STATED TASK => Reproduce every listing below line for line, without changing anything. Leave out the attached pictures.

--- BEGIN RECORDS FOR THIS EXERCISE ---

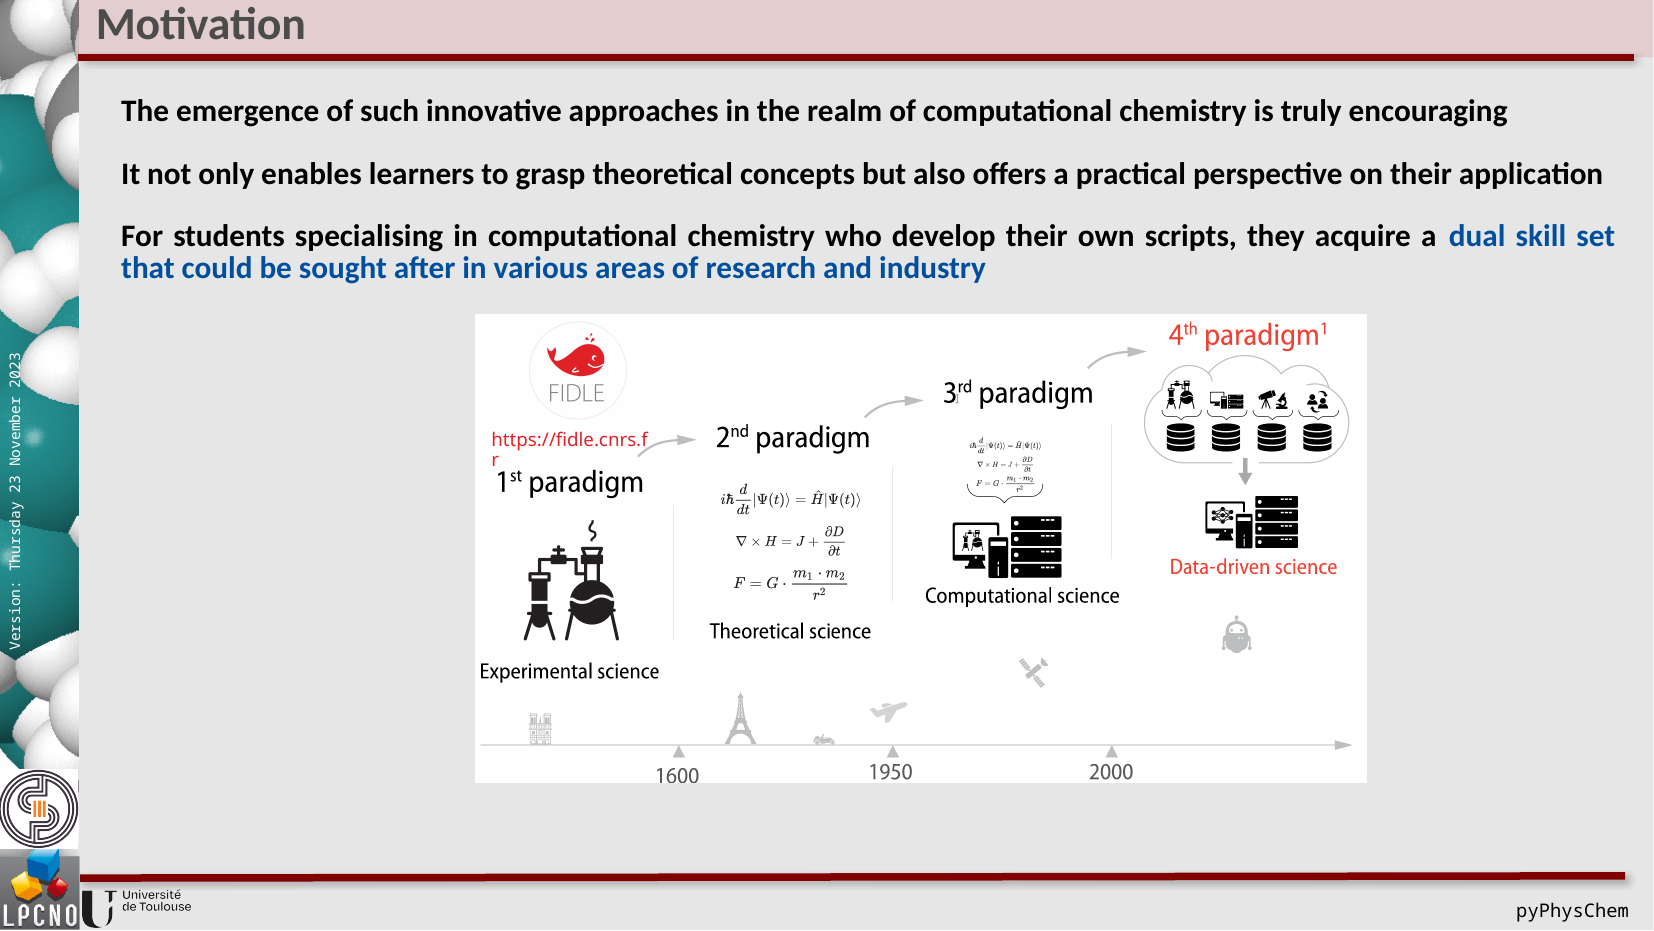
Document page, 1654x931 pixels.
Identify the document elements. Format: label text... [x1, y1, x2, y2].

picture [475, 314, 1367, 783]
text_box https://fidle.cnrs.fr [476, 418, 667, 479]
title Motivation [78, 0, 1654, 58]
text_box The emergence of such innovative approaches in the realm of computational chemistry is truly encouraging It not only enables learners to grasp theoretical concepts but also offers a practical perspective on their application For students specialising in computational chemistry who develop their own scripts, they acquire a dual skill set that could be sought after in various areas of research and industry [106, 91, 1631, 294]
picture [0, 0, 80, 930]
picture [82, 889, 191, 928]
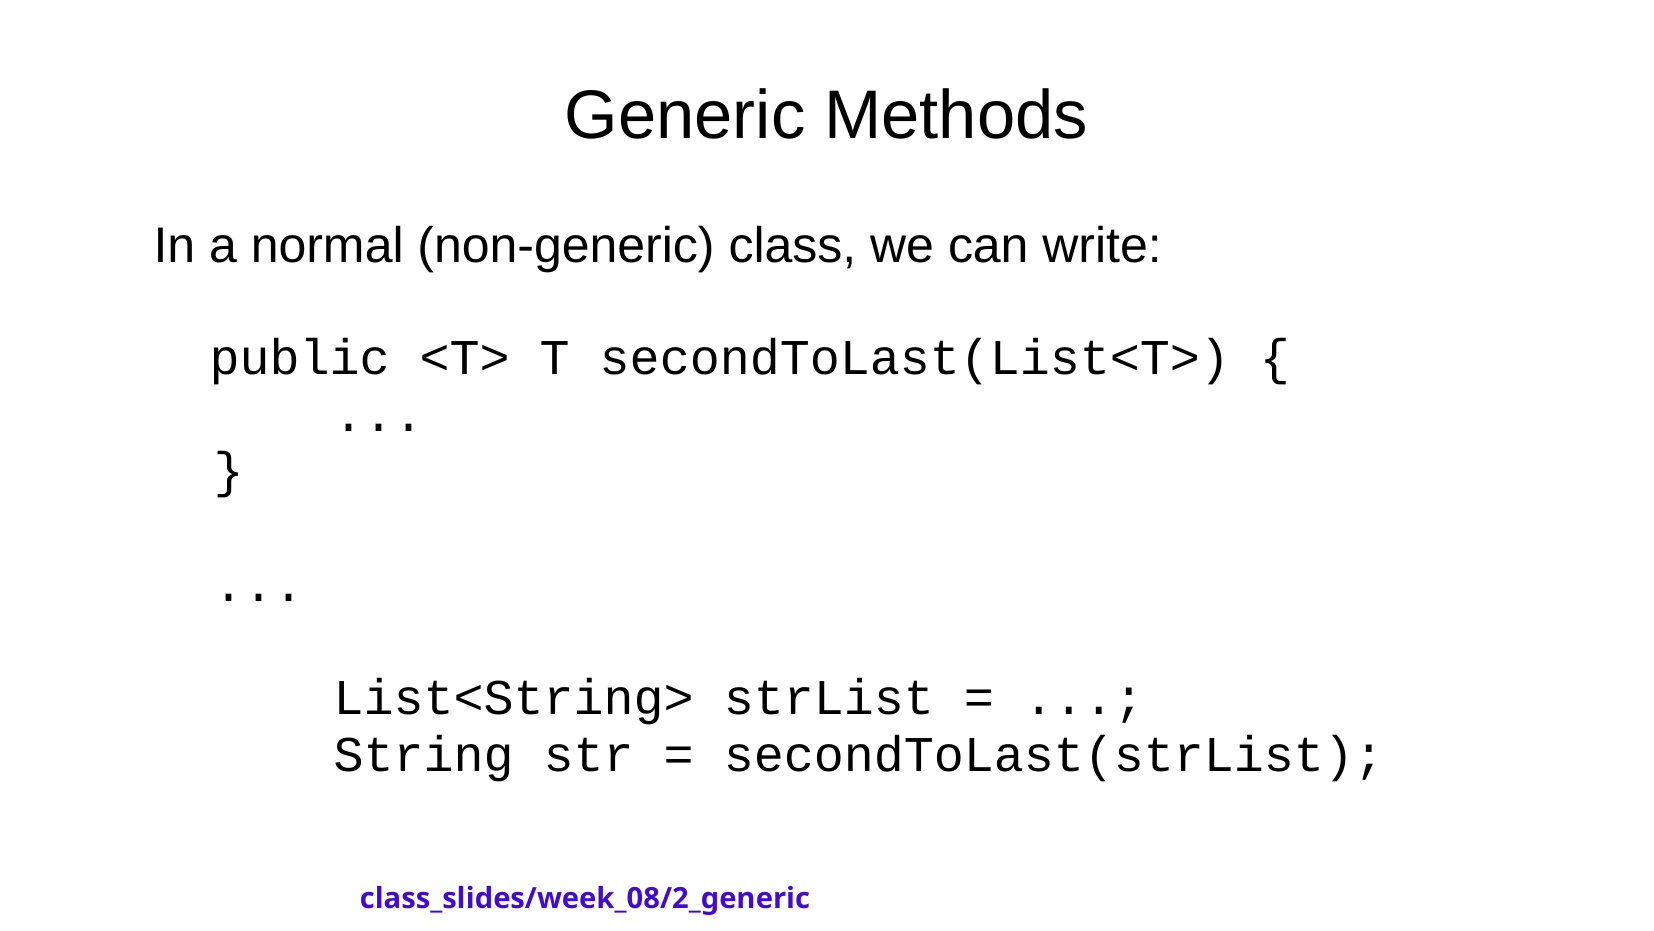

--- END RECORDS FOR THIS EXERCISE ---

TASK SOLUTION =>
Document page, 1654x931 pixels.
Identify the document elements. Format: label text... [x1, y1, x2, y2].

picture [475, 314, 1367, 783]
text_box https://fidle.cnrs.fr [476, 418, 667, 479]
title Motivation [78, 0, 1654, 58]
text_box The emergence of such innovative approaches in the realm of computational chemistry is truly encouraging It not only enables learners to grasp theoretical concepts but also offers a practical perspective on their application For students specialising in computational chemistry who develop their own scripts, they acquire a dual skill set that could be sought after in various areas of research and industry [106, 91, 1631, 294]
picture [0, 0, 80, 930]
picture [82, 889, 191, 928]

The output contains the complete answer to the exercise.